Start Recorded information
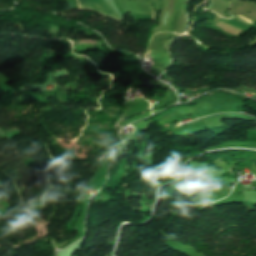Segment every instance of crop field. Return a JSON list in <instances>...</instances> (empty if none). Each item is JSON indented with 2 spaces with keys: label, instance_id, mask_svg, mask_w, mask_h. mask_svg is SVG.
<instances>
[{
  "label": "crop field",
  "instance_id": "obj_1",
  "mask_svg": "<svg viewBox=\"0 0 256 256\" xmlns=\"http://www.w3.org/2000/svg\"><path fill=\"white\" fill-rule=\"evenodd\" d=\"M81 9H88L96 11L100 14L109 16L115 20H118V17L114 14L112 9L103 1V0H79ZM78 4V1H77ZM79 8V4H78ZM80 9V8H79Z\"/></svg>",
  "mask_w": 256,
  "mask_h": 256
}]
</instances>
End Recorded information
▸ **Requirement**: Rewrite the lines above with "Segment" swapped for "Outline" and nothing else changed. Omit the picture from your answer.

▸ **Solved exercise**:
Outline every instance of crop field. Return a JSON list in <instances>...</instances> (empty if none). Each item is JSON indented with 2 spaces with keys: label, instance_id, mask_svg, mask_w, mask_h. mask_svg is SVG.
<instances>
[{
  "label": "crop field",
  "instance_id": "obj_1",
  "mask_svg": "<svg viewBox=\"0 0 256 256\" xmlns=\"http://www.w3.org/2000/svg\"><path fill=\"white\" fill-rule=\"evenodd\" d=\"M81 9H88L96 11L100 14L109 16L115 20H118V17L114 14L112 9L103 1V0H79ZM78 4V1H77ZM79 8V4H78ZM80 9V8H79Z\"/></svg>",
  "mask_w": 256,
  "mask_h": 256
}]
</instances>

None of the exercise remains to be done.